» **Texto del documento**:
:::
Son unos cien los kilómetros que separan la ciudad de Coalcomán de la ciudad de Colima, una distancia que se cubre más o menos en dos horas y media. Hace treinta años moverse entre estos dos lugares era un verdadero viaje de nueve horas, atravesando pueblos como La Cuchilla, Guadalupe del Cobre, Pantla y El Guayabo. Después de la realización de la carretera 110, de la inundación de la presa de Trojes y de veinte años de guerra entre el Cártel de Jalisco, los Zetas, la Familia Michoacana y los Caballeros Templarios, lo que queda de la vida que animaba estos lugares es un puñado de casas abandonadas, esparcidas en una naturaleza que paulatinamente volvió a recuperar su poder. Nadie visita estos pueblos fantasmas, nadie habla de su gente desplazada o asesinada y, sobretodo, nadie se preocupa de que el nuevo negocio que está surgiendo –la explotación incontrolada e ilegal de las minas– transforme los pueblos todavía habitados en otros cementerios de vivos.
Estos lugares son preciosos y ricos de historia, pero al recorrerlos la atmósfera que se respira es espectral y la sensación de inquietud, constante. Hihuitlán, en el municipio de Chinicuila, es el último pueblo donde hay barricadas de autodefensas: de allí en adelante sigue siendo “tierra de nadie”. Un campesino de regreso de la milpa lleva a caballo su haz de mazorcas, se acerca y pregunta a qué venimos y a dónde vamos. Poco adelante, cerca de la palapa levantada el año pasado por los comunitarios, se encuentra la última de las primeras barricadas de Michoacán. Un macizo sigue bloqueando la carretera y un señor se sigue sentando frente de una cabaña. A la derecha quedan pedazos de lo que era una hacienda, los árboles han crecido en el adobe de los muros. El aire es inmóvil, el tiempo se ha parado. Ahora, como hace diez años, los comunitarios vigilan el pueblo, nos cuestionan, su solicitud no es una molestia sino una garantía de seguridad.
:::
» **Tarea asignada A**:
Reduzca a una lista breve el párrafo del texto del documento que comienza con «Son unos cien los kilómetros», conservando sus datos principales.
» **Tarea asignada B**:
Prosiga el texto del documento, el de los pueblos entre Coalcomán y Colima, a partir de su última oración.

» **Filas**:
:::
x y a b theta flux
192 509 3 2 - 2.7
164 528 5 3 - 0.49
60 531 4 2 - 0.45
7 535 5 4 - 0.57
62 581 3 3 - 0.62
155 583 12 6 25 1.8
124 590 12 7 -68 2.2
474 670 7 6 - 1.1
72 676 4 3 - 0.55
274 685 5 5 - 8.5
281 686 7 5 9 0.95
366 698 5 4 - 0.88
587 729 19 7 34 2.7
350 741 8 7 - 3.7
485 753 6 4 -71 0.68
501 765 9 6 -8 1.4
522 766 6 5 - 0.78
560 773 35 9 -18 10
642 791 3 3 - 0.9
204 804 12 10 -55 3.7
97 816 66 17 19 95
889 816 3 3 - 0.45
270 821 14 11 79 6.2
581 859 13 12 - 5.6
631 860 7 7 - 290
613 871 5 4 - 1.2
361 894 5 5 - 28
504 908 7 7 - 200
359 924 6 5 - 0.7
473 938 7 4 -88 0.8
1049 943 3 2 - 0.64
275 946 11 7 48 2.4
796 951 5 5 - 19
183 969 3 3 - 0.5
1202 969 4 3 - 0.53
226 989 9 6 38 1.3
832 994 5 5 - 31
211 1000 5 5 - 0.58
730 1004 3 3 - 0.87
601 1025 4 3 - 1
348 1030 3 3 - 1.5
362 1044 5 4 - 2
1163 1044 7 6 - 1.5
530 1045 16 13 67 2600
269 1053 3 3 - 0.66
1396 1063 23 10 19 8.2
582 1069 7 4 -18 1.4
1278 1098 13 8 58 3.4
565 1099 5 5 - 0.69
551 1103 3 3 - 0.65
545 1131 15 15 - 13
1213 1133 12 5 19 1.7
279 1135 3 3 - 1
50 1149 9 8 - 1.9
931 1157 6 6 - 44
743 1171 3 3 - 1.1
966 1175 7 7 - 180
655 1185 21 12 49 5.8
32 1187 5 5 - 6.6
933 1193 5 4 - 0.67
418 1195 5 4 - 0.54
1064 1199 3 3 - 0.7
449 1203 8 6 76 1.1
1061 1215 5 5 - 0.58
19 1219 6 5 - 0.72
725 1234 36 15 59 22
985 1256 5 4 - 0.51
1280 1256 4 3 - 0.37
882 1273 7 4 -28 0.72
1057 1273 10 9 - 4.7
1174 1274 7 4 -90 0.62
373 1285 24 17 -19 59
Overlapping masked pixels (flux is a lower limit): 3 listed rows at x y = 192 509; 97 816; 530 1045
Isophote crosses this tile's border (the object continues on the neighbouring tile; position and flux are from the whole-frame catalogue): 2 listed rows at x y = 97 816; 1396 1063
:::
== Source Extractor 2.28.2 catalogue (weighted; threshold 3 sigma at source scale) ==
:::
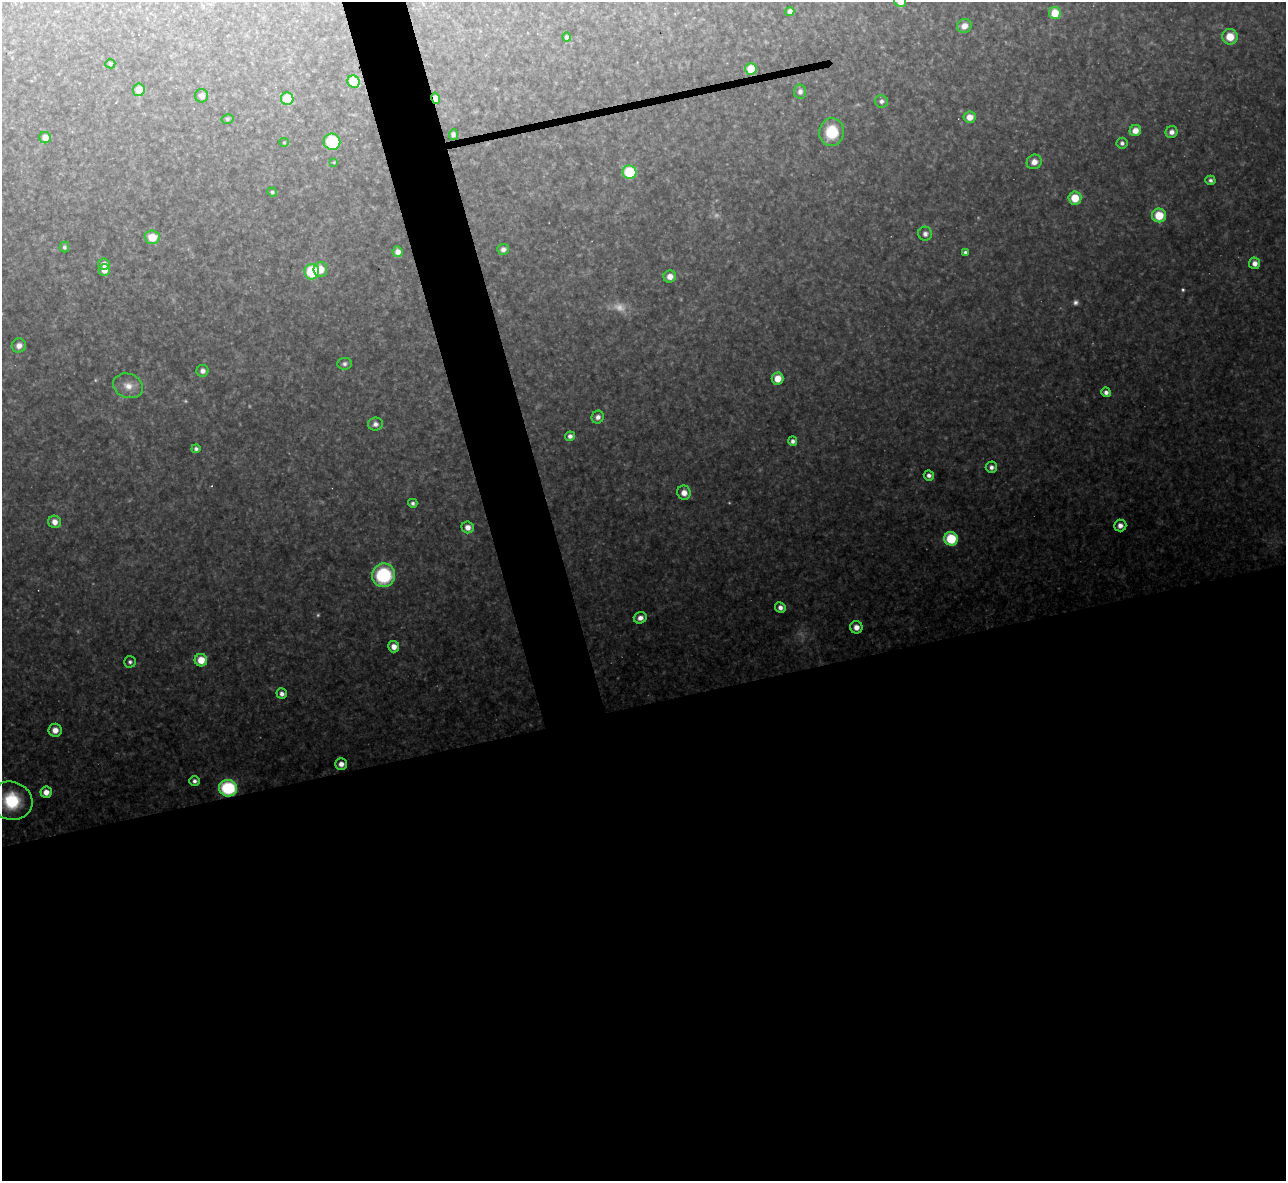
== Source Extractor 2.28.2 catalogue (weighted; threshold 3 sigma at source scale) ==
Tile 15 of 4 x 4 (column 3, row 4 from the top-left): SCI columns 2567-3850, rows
:::
» **Resultado del ejercicio A**:
- Coalcomán y Colima están separadas por unos cien kilómetros, que hoy se recorren en unas dos horas y media.
- Hace treinta años el trayecto duraba nueve horas y atravesaba pueblos como La Cuchilla, Guadalupe del Cobre, Pantla y El Guayabo.
- Después de la carretera 110, la inundación de la presa de Trojes y veinte años de guerra entre el Cártel de Jalisco, los Zetas, la Familia Michoacana y los Caballeros Templarios, de esos lugares solo quedan casas abandonadas en una naturaleza que recuperó su poder.
- Nadie visita estos pueblos fantasmas ni habla de su gente desplazada o asesinada.
- Nadie se preocupa de que la explotación incontrolada e ilegal de las minas convierta los pueblos aún habitados en otros cementerios de vivos.

» **Resultado del ejercicio B**:
Casi nada se sabe de la historia de esta gente que en los primeros años del 2000, se enfrentó a los narcos que bajaban del cerro de la Morena, un lugar todavía infestado de criminales. Una vez más fueron las mujeres a encabezar esta resistencia que lastimosamente se perdió en la memoria de los demás. En ese entonces no había cuernos de chivos o rifles, las únicas armas eran las escopetas usadas para proteger el ganado y que además fueron tomadas sólo después del asesinato de don Vicente Virgen Cerillos, padre del actual presidente municipal de Chinicuila y hombre valiente que desafió los cárteles. En comparación con el ruido mediático que se desató en los últimos dieciséis meses, después del levantamiento armado de Tierra Caliente, la lucha de este rincón de Michoacán pasó totalmente desapercibida. Y tal vez fue por la falta de armas largas o por tratarse de la rebelión de un ejido donde no hay limoneros, aguacateros o ganaderos, pero ni una palabra fue dedicada a estos campesinos que con piedras y palos bloquearon las carreteras y lograron sacar los traficantes. O tal vez fue porque parece que en esta tierra haya nada menos que petróleo y para explotar los hidrocarburos no sólo es conveniente sino casi necesario que los territorios donde se encuentra el precioso líquido sean lo más vacío posible. Cualquiera que haya sido la razón, los habitantes del ejido de Barranca Seca fueron dejados solos y si por un lado su lucha logró sacar al cártel del Milenio y a los Zetas, por el otro no pudo detener la avanzada de los Templarios. El resultado es que donde hace diez años había movimiento, resistencia y vida hoy sólo hay fantasmas.
Pantla pertenece al municipio de Coalcomán y aparece a nuestra derecha después de una media hora de camino de Hihuitlán. Cuarenta y siete casas desiertas nos reciben en un silencio tumbal, sólo un perro ladra detrás de una reja herrumbrosa. Aquí hay dos casas habitadas, no se ven ni mujeres ni niños, no se escuchan ruidos, sólo están dos hombres descargando un carro de leña. Padre e hijo contestan rápido, mirando en otro lado, dice que se quedaron en el pueblo a pesar de que todos se fueron y siempre estuvieron “muy a gusto”. No queda claro cual sea el gusto de vivir solos en un pueblo abandonado al descuido del gobierno y a la furia del narco, lo que sí queda claro es que no quieren hablar más.
El Guayabo, el segundo pueblo fantasma, se encuentra a otra media hora de camino, costeando milpas quemadas y campos de pasto seco. Las casas en ambos lados de la única calle se ven vacías, las ventanas rotas, también las que tienen ropa tendida en el patio son solas y obscuras. Dos personas se percatan de nuestra presencia, un señor sentado en la plaza, solo, y una señora que se para en la puerta de su casa, sin ni siquiera pasar el umbral. La cancha de basketball está abandonada, la escuela clausurada.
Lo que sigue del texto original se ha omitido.